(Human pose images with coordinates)

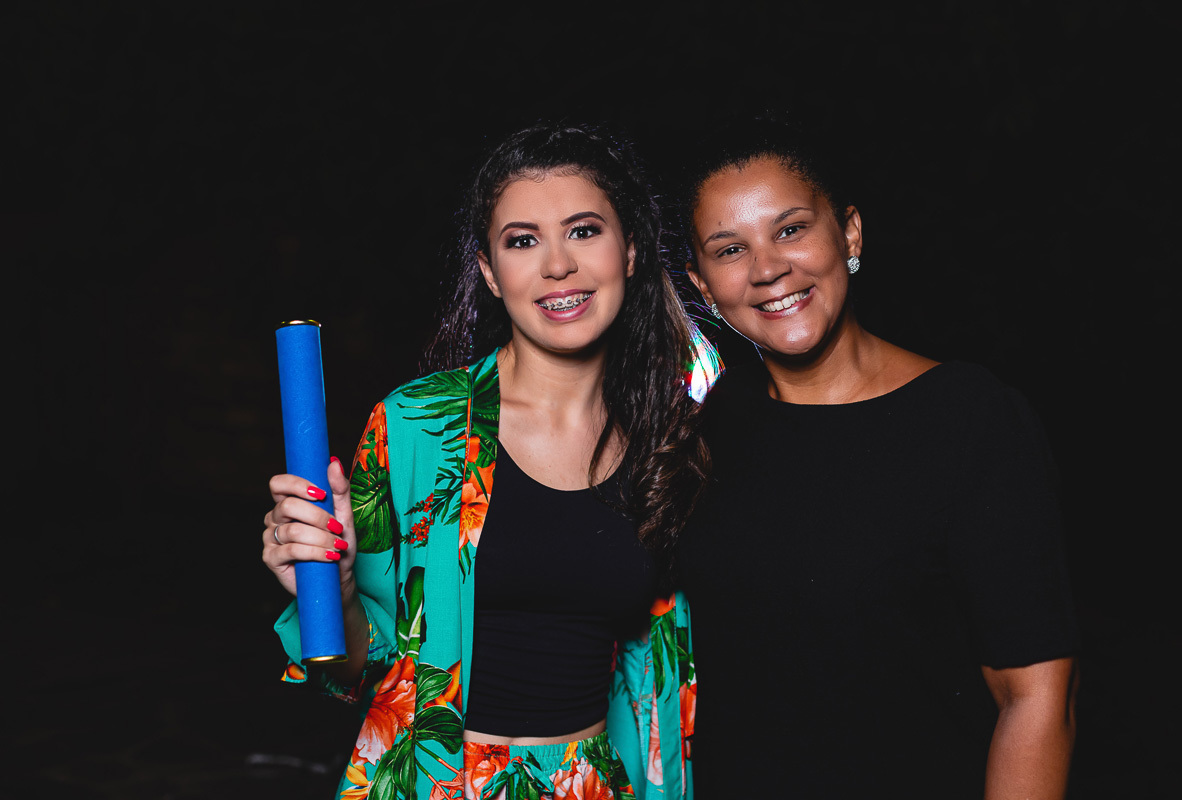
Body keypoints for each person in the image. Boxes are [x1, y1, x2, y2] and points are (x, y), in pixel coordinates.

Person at [261, 123, 717, 800]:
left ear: (629, 252)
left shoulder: (668, 440)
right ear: (489, 273)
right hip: (440, 784)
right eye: (522, 241)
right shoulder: (416, 426)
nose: (557, 265)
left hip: (593, 784)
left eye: (584, 231)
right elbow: (355, 669)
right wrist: (342, 590)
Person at [676, 116, 1080, 798]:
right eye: (730, 249)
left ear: (850, 234)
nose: (768, 269)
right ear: (703, 284)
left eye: (791, 229)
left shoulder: (969, 419)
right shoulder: (710, 426)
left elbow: (1038, 699)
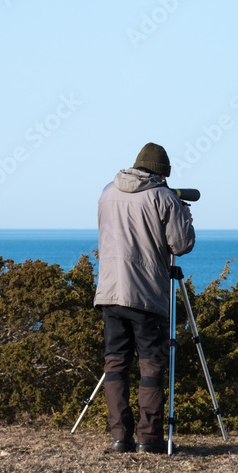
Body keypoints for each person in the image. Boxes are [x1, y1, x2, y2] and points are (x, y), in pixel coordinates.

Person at [94, 143, 195, 454]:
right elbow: (181, 245)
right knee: (150, 365)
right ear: (161, 173)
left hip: (110, 290)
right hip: (146, 294)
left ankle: (118, 438)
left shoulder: (108, 191)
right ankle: (148, 440)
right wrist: (184, 215)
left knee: (115, 363)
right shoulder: (163, 197)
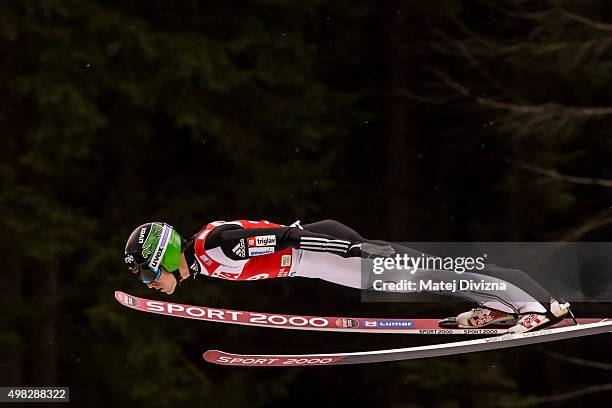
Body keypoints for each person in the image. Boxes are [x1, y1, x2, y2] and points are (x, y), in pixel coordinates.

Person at [124, 219, 570, 333]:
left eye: (149, 276)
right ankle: (499, 307)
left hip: (336, 252)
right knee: (433, 278)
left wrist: (357, 249)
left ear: (164, 256)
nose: (151, 285)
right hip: (331, 264)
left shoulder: (217, 245)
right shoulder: (206, 255)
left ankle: (539, 306)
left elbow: (288, 239)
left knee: (439, 272)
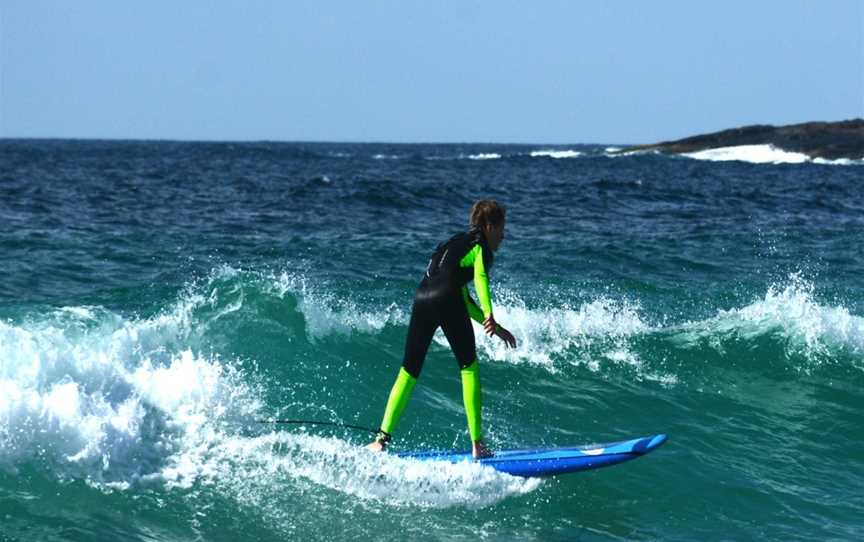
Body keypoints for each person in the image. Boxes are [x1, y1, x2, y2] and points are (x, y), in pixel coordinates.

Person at [367, 200, 517, 458]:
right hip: (445, 296)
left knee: (408, 371)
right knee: (469, 367)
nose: (503, 236)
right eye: (501, 229)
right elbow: (480, 277)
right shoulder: (480, 247)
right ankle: (477, 444)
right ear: (489, 226)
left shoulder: (454, 244)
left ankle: (381, 440)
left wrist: (494, 325)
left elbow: (462, 298)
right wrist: (490, 311)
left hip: (422, 297)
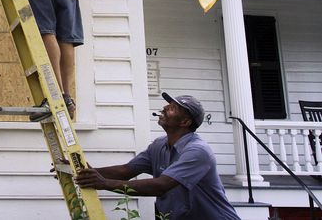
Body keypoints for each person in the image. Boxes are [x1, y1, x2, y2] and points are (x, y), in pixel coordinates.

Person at [74, 93, 241, 220]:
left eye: (173, 108)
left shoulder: (197, 151)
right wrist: (83, 171)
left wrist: (104, 184)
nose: (165, 108)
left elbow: (161, 185)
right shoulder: (159, 145)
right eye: (168, 105)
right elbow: (126, 171)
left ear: (185, 122)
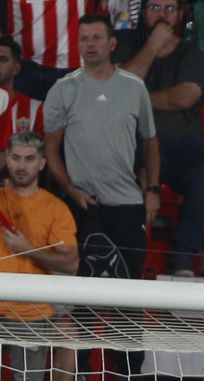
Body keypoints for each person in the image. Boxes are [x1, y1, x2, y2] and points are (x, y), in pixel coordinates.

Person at [42, 11, 158, 282]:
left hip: (127, 203)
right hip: (84, 205)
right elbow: (50, 150)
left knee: (130, 292)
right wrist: (71, 189)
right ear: (78, 44)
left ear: (112, 44)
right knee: (83, 292)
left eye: (96, 38)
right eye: (84, 39)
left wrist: (152, 190)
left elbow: (151, 141)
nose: (90, 44)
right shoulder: (62, 89)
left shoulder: (134, 87)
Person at [111, 0, 204, 276]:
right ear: (143, 12)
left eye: (169, 9)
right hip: (129, 145)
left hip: (178, 147)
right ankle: (117, 262)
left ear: (181, 14)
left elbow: (183, 97)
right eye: (156, 8)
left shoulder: (191, 53)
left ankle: (183, 257)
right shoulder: (125, 43)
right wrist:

*Task to complete:* What lines in the data above carry "elbow"? Return them all.

*Task solution:*
right elbow: (355, 669)
left elbow: (1038, 699)
right elbow: (181, 245)
left elbow: (288, 239)
right elbow: (480, 277)
left elbow: (462, 298)
left elbow: (161, 185)
right elbow: (126, 171)
right elbow: (50, 150)
left elbow: (151, 141)
left elbow: (183, 97)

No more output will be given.